2.2. Introduction of TFIIH
TFIIH is a multifunctional 10-subunit protein complex integral to both NER and transcription. The TFIIH complex includes a 7-subunit core, which consists of XPB, XPD, p52, p8, p62, p34, and p44, and a three-subunit cyclin activated kinase (CAK) module, which consists of CDK7, cyclin H, and MAT1 (Tsutakawa et al., 2020) (Figure 1 ). During transcription, TFIIH is part of the preinitiation complex (PIC) and functions for promoter opening and RNA Pol II phosphorylation. The XPB subunit in TFIIH, an ATP-dependent DNA translocase, is particularly important for opening promoter DNA (Dienemann et al., 2019; Fishburn et al., 2015). The CAK kinase module in TFIIH phosphorylates Ser5 in RNA Pol II C-terminal domain to stimulate promoter escape of Pol II from the initiator element (Helenius et al., 2011; Wong et al., 2014).
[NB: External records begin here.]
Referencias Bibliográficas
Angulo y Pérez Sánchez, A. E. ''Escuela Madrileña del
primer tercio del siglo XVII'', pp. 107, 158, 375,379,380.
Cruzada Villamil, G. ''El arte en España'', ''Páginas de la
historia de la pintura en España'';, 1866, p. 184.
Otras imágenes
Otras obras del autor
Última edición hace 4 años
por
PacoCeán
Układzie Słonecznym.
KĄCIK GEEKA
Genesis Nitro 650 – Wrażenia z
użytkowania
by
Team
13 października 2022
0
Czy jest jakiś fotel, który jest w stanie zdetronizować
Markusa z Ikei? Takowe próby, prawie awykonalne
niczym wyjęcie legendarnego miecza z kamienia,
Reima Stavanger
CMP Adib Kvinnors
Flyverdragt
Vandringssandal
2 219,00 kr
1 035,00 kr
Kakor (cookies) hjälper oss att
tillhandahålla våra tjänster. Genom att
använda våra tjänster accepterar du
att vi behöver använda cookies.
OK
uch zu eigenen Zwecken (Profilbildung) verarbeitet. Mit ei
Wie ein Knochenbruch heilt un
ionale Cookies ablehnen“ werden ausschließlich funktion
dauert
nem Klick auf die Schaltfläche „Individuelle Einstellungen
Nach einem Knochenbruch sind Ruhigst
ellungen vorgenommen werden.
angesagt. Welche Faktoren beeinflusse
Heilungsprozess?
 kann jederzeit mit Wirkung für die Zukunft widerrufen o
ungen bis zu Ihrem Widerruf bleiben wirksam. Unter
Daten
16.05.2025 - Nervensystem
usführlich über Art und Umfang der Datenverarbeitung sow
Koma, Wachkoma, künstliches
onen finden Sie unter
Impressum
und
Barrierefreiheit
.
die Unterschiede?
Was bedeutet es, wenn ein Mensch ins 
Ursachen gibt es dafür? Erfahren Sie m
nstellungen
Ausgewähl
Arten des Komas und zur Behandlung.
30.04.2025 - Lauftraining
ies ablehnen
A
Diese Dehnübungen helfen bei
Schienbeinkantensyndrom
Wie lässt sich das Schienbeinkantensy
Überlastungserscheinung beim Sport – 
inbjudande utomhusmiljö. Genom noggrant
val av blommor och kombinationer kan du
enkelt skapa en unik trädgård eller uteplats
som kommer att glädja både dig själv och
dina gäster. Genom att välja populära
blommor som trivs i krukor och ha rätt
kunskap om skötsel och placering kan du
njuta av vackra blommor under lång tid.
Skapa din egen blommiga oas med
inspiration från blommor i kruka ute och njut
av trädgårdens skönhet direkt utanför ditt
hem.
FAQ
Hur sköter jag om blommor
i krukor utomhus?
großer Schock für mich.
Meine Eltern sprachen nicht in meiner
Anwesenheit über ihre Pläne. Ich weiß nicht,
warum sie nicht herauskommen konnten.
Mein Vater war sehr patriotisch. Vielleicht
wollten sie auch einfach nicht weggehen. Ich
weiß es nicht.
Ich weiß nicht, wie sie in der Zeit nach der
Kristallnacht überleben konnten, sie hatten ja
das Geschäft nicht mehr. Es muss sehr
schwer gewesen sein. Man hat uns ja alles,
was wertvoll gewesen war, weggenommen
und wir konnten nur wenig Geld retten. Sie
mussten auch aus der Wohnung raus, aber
However, when damage is recognized by NER surveillance proteins, UV-DDB and XPC, or the stalling of RNA Pol II, TFIIH is reallocated to damage for the NER pathway and there will be a decrease in TFIIH transcriptional activity until the damage is repaired (Coin et al., 2008). Different from its role in transcription, TFIIH mainly performs the helicase function to keep open the DNA bubble, and facilitate recruitment of downstream repair proteins. The helicase function is solely dependent on the 7-subunit core complex, but does not require the CAK kinase module. Interestingly, it has been shown that CAK needs to be displaced from TFIIH by XPA, and the displacement activates the repair function of TFIIH (Coin et al., 2008). CAK has been shown to negatively regulate the helicase activity of XPD and also phosphorylate one or more TFIIH and NER components (Araújo et al., 2000). Therefore, dissociation of the CAK complex from the TFIIH core can stimulate the helicase and ATPase activities of other subunits, allowing for the DNA strand to be opened and enlarged around the site of damage (Winkler et al., 2001). On the other hand, the p44 subunit interacts with XPD and can enhance XPD’s ATPase activity in vitro (Dubaele et al., 2003).